In the spring and summer of 2022, monkeypox was detected in the United States and quickly spread throughout the country. To contain and mitigate the spread of the disease in Washington State, the Washington Department of Health data science team used the Databricks platform to develop a modeling pipeline that employed statistical and mathematical techniques to forecast the course of the monkeypox outbreak throughout the state. These models provided actionable information that helped inform decision making and guide the public health response to the outbreak.

We used contact-tracing data, standard line-lists, and published parameters to train a variety of time-series forecasting models, including an ARIMA model, a Poisson regression, and an SEIR compartmental model. We also calculated the daily R-effective rate as an additional output. The compartmental model best fit the reported cases when tested out of sample, but the statistical models were quicker and easier to deploy and helped inform initial decision-making. The R-effective rate was particularly useful throughout the effort.

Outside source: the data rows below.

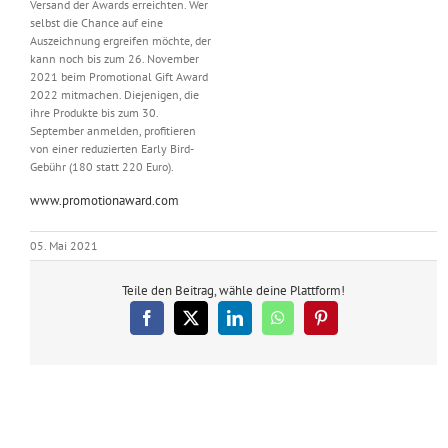
Versand der Awards erreichten. Wer
selbst die Chance auf eine
Auszeichnung ergreifen möchte, der
kann noch bis zum 26. November
2021 beim Promotional Gift Award
2022 mitmachen. Diejenigen, die
ihre Produkte bis zum 30.
September anmelden, profitieren
von einer reduzierten Early Bird-
Gebühr (180 statt 220 Euro).
www.promotionaward.com
05. Mai 2021
Teile den Beitrag, wähle deine Plattform!
Facebook
X
LinkedIn
WhatsApp
Pinterest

Overall, these efforts highlighted the importance of rapidly deployable and scalable infectious disease modeling pipelines. Public health data science is still a nascent field, however, so common best practices in other industries are often-times novel approaches in public health. The need for stable, generalizable pipelines is crucial. Using the Databricks platform has allowed us to more quickly scale and iteratively improve our modeling pipelines to include other infectious diseases, such as influenza and RSV. Further development of scalable and standardized approaches to disease forecasting at the state and local level is vital to better informing future public health response efforts.